Carolyn L. Harcar and her mother were shocked when they arrived at Rancho Los Amigos Medical Center last week to find that budget cuts had shut down a job program for the severely handicapped the day before.
Harcar, 47, of Lakewood, suffers from a degenerative condition that has weakened her legs and made her dependent on her mother, a walker or a wheelchair.
She had begun attending the vocational program two days earlier with the hope that it would eventually lead to a job at a nursery school. Now that the county program is closed, the Harcars said they do not know where they will be able to find comparable, affordable services.
"(Carolyn) was disappointed. She cried,” said Caroline Harcar, 76, who fears that her daughter could one day end up in a board-and-care home. “She has to learn to be on her own. I know I’m not going to be around forever.”
Last week, five Los Angeles County hospitals began making 9.5% cuts in outpatient services to the poor. The cuts were ordered earlier this month by the Board of Supervisors in response to a shortfall in state funding.
The cuts will eliminate about 11,000 outpatient visits a month at Rancho Los Amigos, County-USC, Harbor-UCLA, Martin Luther King-Drew and Olive View hospitals. County Health Director Robert Gates said about 100 employees will be laid off.
The cutbacks gutted Rancho’s vocational rehabilitation program. As a result, 409 people will not receive outpatient services, a reduction of 614 monthly visits. Twenty-one employees, ranging from counselors to typists, have been reassigned temporarily and are expected to be laid off next month, spokeswoman Susan Miranda said.
The reductions at Rancho will save the county $389,184 a year.
Susumu Yokoyama, associate executive director at Rancho, said the hospital had few options. Other outpatient services are needed to maintain patients’ physical health, he said.
“Although it does have an impact, it won’t have the serious medical impact if, for example, we had cut the diabetic clinic,” Yokoyama said.
The doors of Rancho’s Vocational Rehabilitation Center were closed the afternoon of Aug. 21.
Among the services eliminated was the hospital’s vocational evaluation workshop, which tests severely disabled people to determine what types of jobs they can perform.
Also eliminated was counseling to train, motivate and help handicapped outpatients find jobs. Such counseling will still be available for inpatients at Rancho.
The hospital’s community resources section was cut as well. It provided a directory of community services, such as bus routes and information on what restaurants have ramps for the handicapped.
A hospital work program for handicapped outpatients also was eliminated. The program employed outpatients as clerical workers, among other things, to help prepare them for outside jobs.
To some patients, the cutbacks mean longer trips to other hospitals or rehabilitation centers where some of the same services are provided. To others, who may not be able to afford private rehabilitation services, the cutbacks may mean doing without. Of the 409 patients affected, 95 are indigent, Yokoyama said.
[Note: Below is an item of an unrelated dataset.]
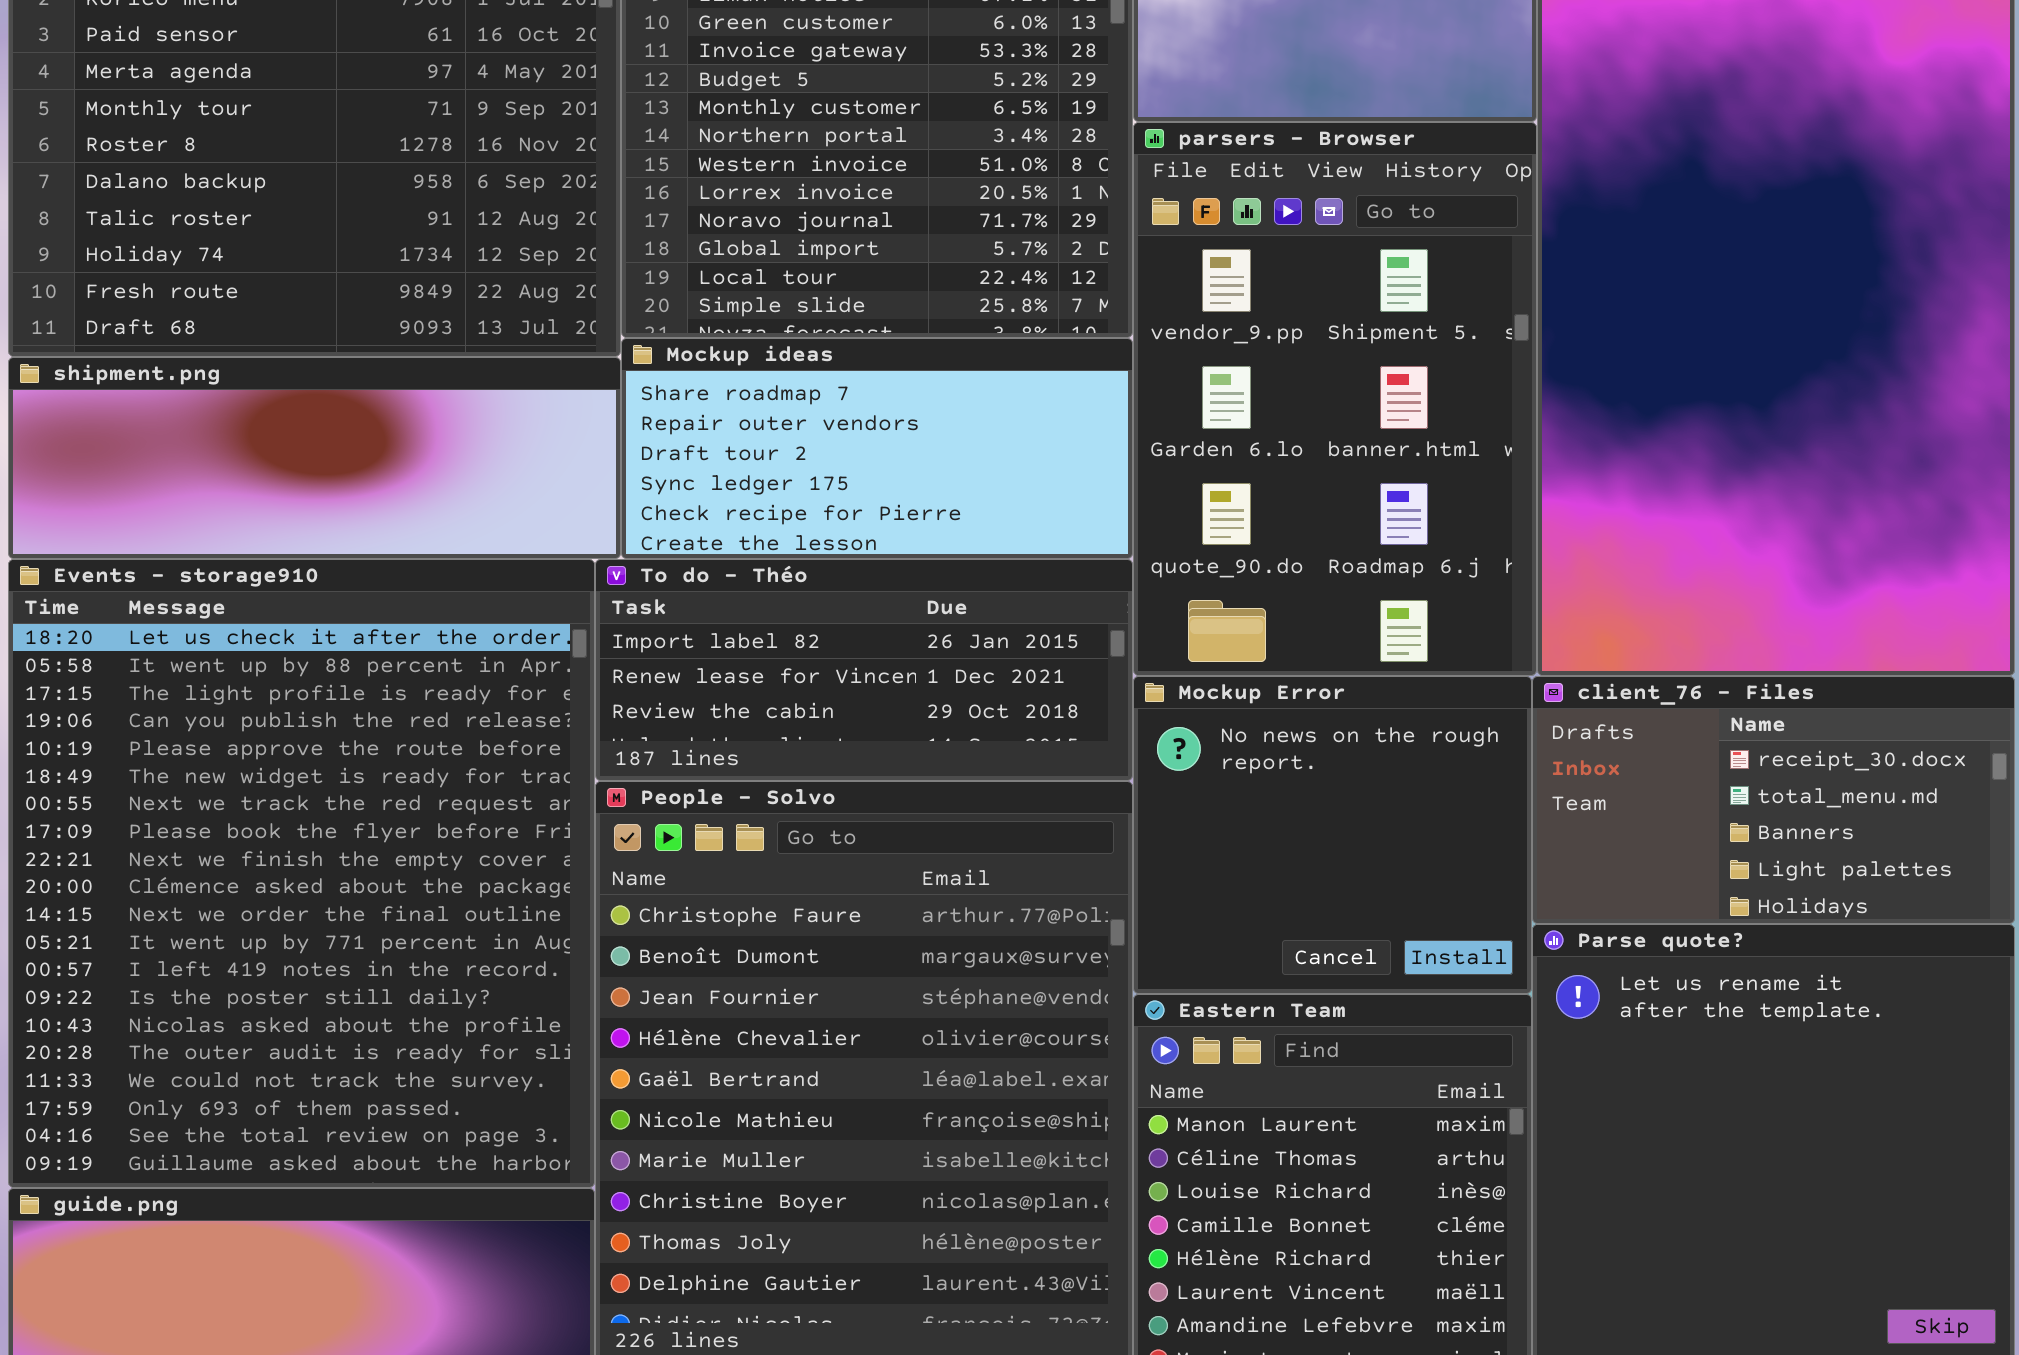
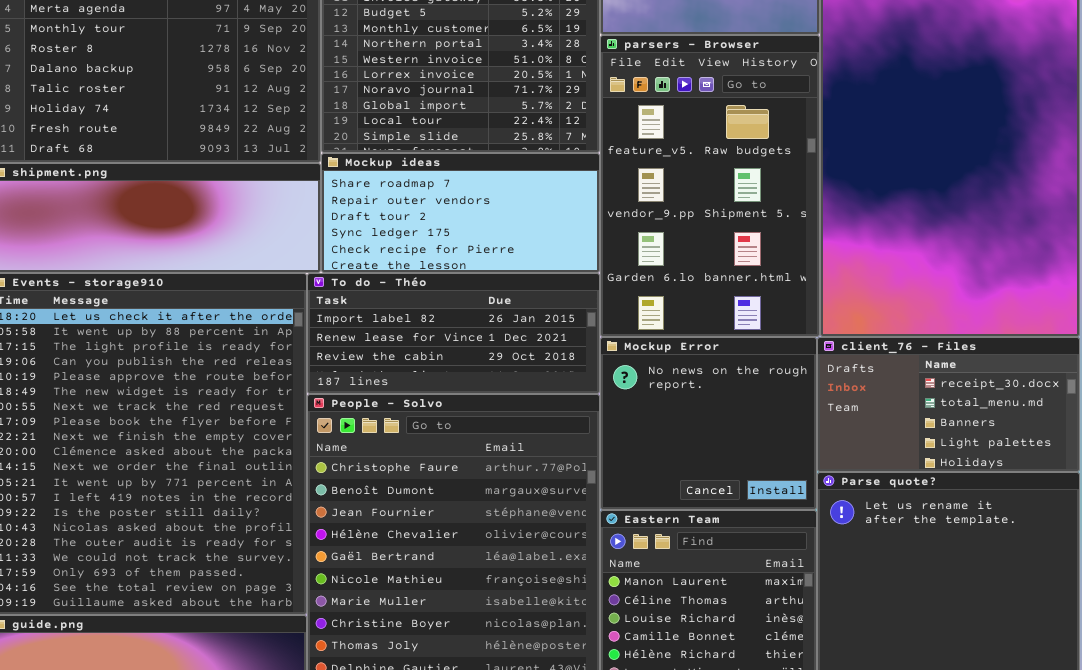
parsers - Browser: [1133,122,1537,676] -> [600,35,820,337], scrolled up 1 row

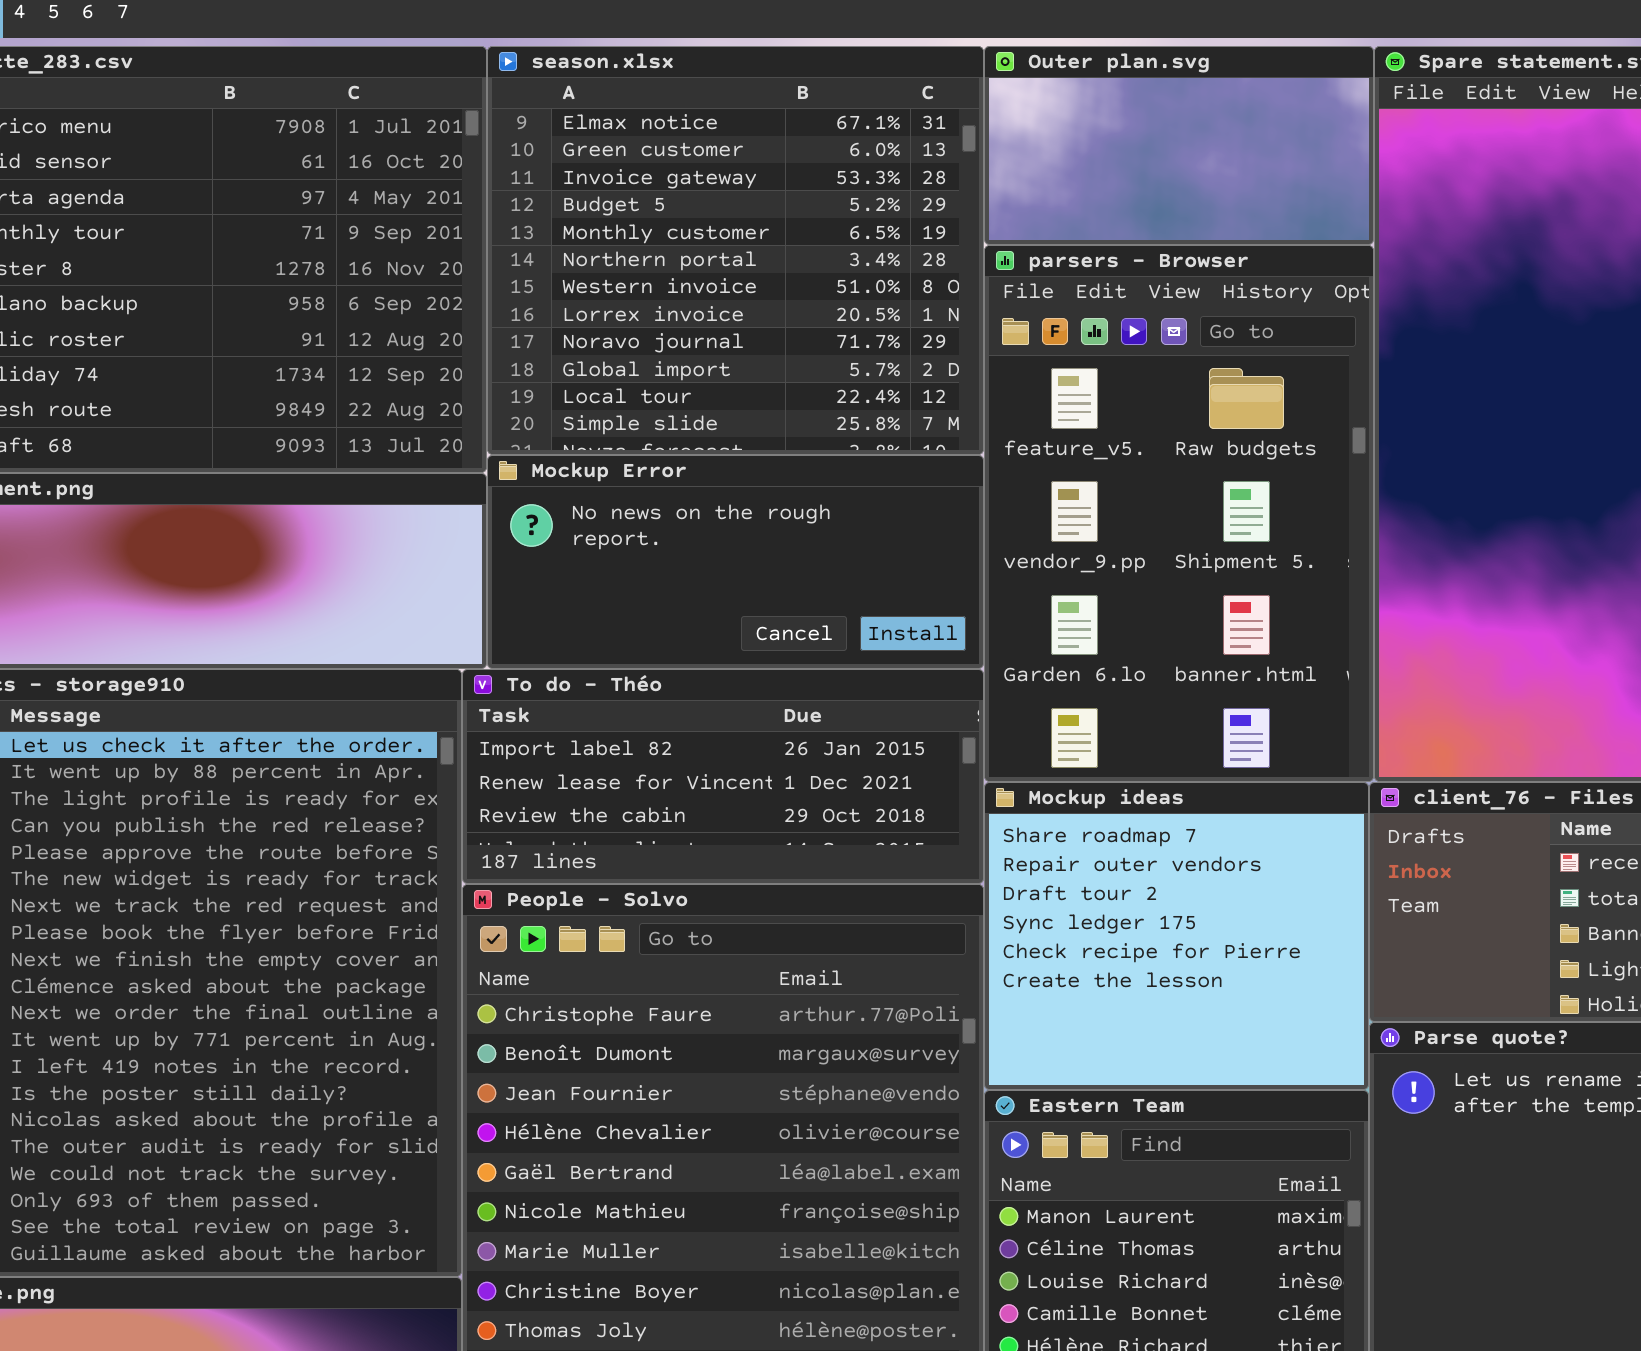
Mockup ideas: [321,153,600,273] -> [984,782,1369,1090], moved, resized
Mockup Error: [600,337,817,510] -> [487,455,984,669], moved, resized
And even for those who can afford them, some of the rehabilitation services cut at Rancho will be hard to duplicate, officials said.
Rancho is known for its treatment of head injuries, and many of the outpatients who used the vocational services at Rancho were victims of such injuries. Some of those outpatients were receiving extra help managing problems such as short-term memory loss before they could qualify for State Department of Rehabilitation programs.
“It was (a) unique (program) for people who weren’t quite ready for us,” said Maureen McIntyre, a state rehabilitation supervisor.
Melvin E. Burns, 40, is one of those people who needs extra help. He doesn’t remember the 1982 auto accident that damaged his brain and changed his life forever. He was driving his Volkswagen from his Norwalk home to his teaching job at Whittier Christian High School when he collided with a truck, his wife, Lynnette, recalled.
Burns emerged from a coma two months later. But when he started to talk, the former history and math teacher spouted algebraic equations. He had to learn how to walk and run and to relearn words such as refrigerator. Burns’ short-term memory will never be the same.
For several years, Burns has helped his wife clean houses to supplement the family income. He knows he has to vacuum, mop and shake out rugs. But without a reminder, he tends to forget the order in which the tasks should be done.
Burns underwent vocational testing at Rancho and was receiving outpatient counseling to help him get a job best suited to his abilities. For the Burnses, the cutbacks at Rancho and the loss of counseling could be significant. They said they do not know where to receive similar services.
“Obviously he’s not going back to teaching,” said Lynnette Burns, a reading tutor. “It’s important we know what his capabilities are. You can go out and get a job at McDonald’s, but what if you can do better than that?”